In the game's default performance mode on consoles, both Xbox Series X and base PS5 run at an apparent 1080p resolution, upscaled via FSR to 4K, and nearly lock to 60 fps. Series X has a very slight performance lead, but NG4's sub-60 fps moments are negligible on both consoles.

Players on both of these consoles can also select a 30 fps "quality" mode, which upscales from a base of roughly 1440p, or a 720p "120 fps mode," but we don't necessarily recommend either. The quality mode suffers from regular frame time stutter and additionally feels sluggish at a mere 30 fps, while the 120fps mode lands somewhere closer to the 90-100 fps line and sacrifices visual effects like SSR, motion blur and select particle effects.

The sweet console spot for NG4, surprisingly, is PlayStation 5 Pro, which offers the base consoles' 1440p quality mode at an unlocked frame rate. The results can run from 60-100 fps in the game's most frenetic scenes, all with the added handsome benefit of PSSR upscaling. It's one of the PS5 Pro's best jumps in comparison to base PS5 in 2025.

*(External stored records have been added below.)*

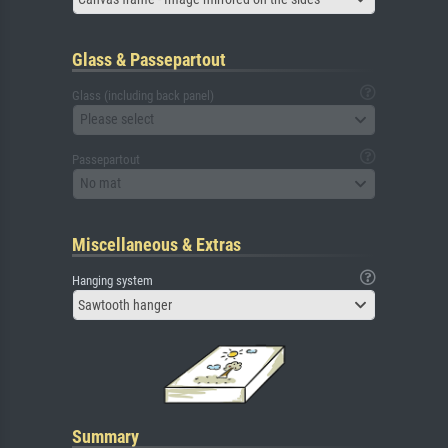
Glass & Passepartout
Glass (including back panel)
Please select
Passepartout
No mat
Miscellaneous & Extras
Hanging system
Sawtooth hanger
Summary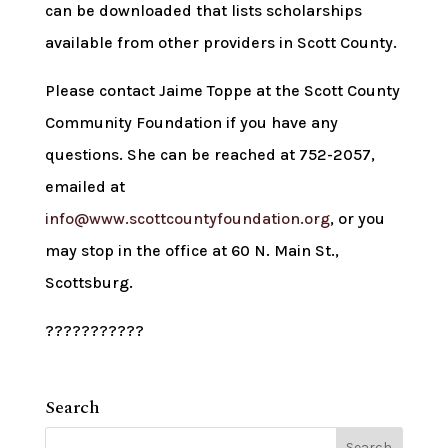
can be downloaded that lists scholarships
available from other providers in Scott County.
Please contact Jaime Toppe at the Scott County
Community Foundation if you have any
questions. She can be reached at 752-2057,
emailed at
info@www.scottcountyfoundation.org
, or you
may stop in the office at 60 N. Main St.,
Scottsburg.
???????????
Search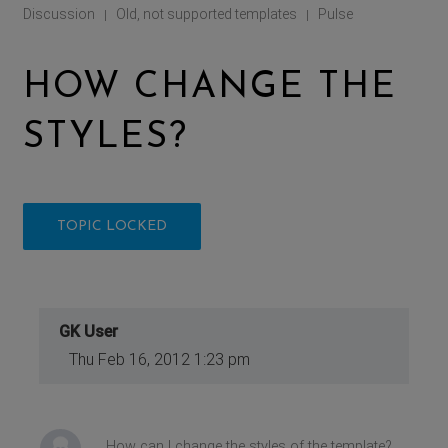
Discussion
Old, not supported templates
Pulse
|
|
HOW CHANGE THE
STYLES?
TOPIC LOCKED
GK User
Thu Feb 16, 2012 1:23 pm
How can I change the styles of the template?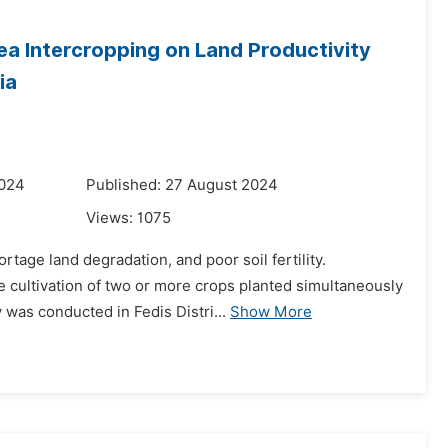
ea Intercropping on Land Productivity
ia
2024
Published: 27 August 2024
Views:
1075
tage land degradation, and poor soil fertility.
e cultivation of two or more crops planted simultaneously
 was conducted in Fedis Distri...
Show More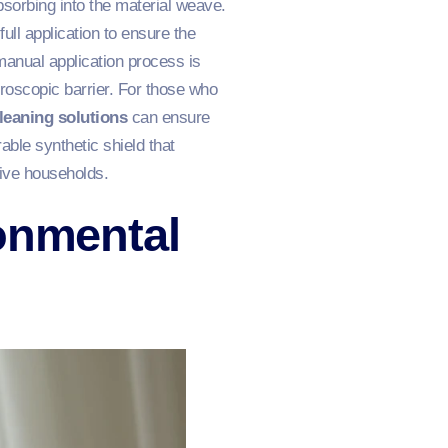
absorbing into the material weave.
full application to ensure the
manual application process is
croscopic barrier. For those who
leaning solutions
can ensure
ble synthetic shield that
ctive households.
onmental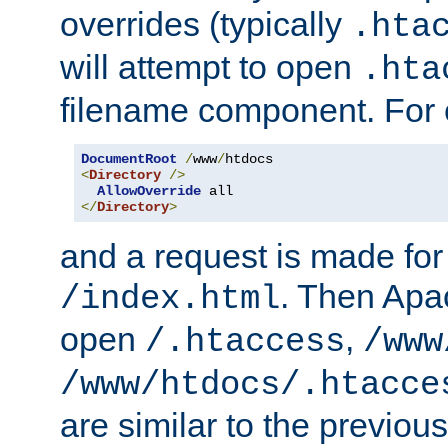
overrides (typically
.hta
will attempt to open
.hta
filename component. For
DocumentRoot
/
www
/
<
Directory
/>
AllowOverride
</
Directory
>
and a request is made for
. Then Apac
/index.html
open
,
/.htaccess
/www
/www/htdocs/.htacce
are similar to the previou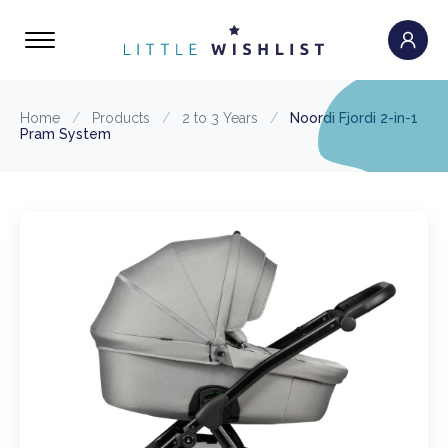
Home
/
Products
/
2 to 3 Years
/
Noordi Fjordi 2-in-1
Pram System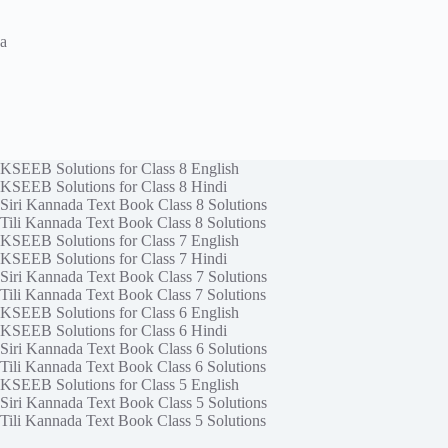
a
KSEEB Solutions for Class 8 English
KSEEB Solutions for Class 8 Hindi
Siri Kannada Text Book Class 8 Solutions
Tili Kannada Text Book Class 8 Solutions
KSEEB Solutions for Class 7 English
KSEEB Solutions for Class 7 Hindi
Siri Kannada Text Book Class 7 Solutions
Tili Kannada Text Book Class 7 Solutions
KSEEB Solutions for Class 6 English
KSEEB Solutions for Class 6 Hindi
Siri Kannada Text Book Class 6 Solutions
Tili Kannada Text Book Class 6 Solutions
KSEEB Solutions for Class 5 English
Siri Kannada Text Book Class 5 Solutions
Tili Kannada Text Book Class 5 Solutions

The opposite end of that spectrum, Xbox Series S, doesn't fare nearly as well. Its own 60 fps mode runs at somewhere near 720p resolution, only with severely downgraded textures and reduced visual settings (meaning, no SSR, motion blur, or other handsome effects turned on). It's a heavy cost to pay for a mostly locked 60 fps refresh rate. As John Linneman suggests in the above video, "pretend you're playing Ninja Gaiden Sigma 4 on the PS3." Things are rougher for Series S's quality mode, which opts for an unlocked and highly unstable frame rate between 25-35 fps. We strongly recommend not toggling that mode.

For more on the game's emphasis on more open, DirectStorage-powered worlds to run through and its fantastic music, Linneman's above video has you covered.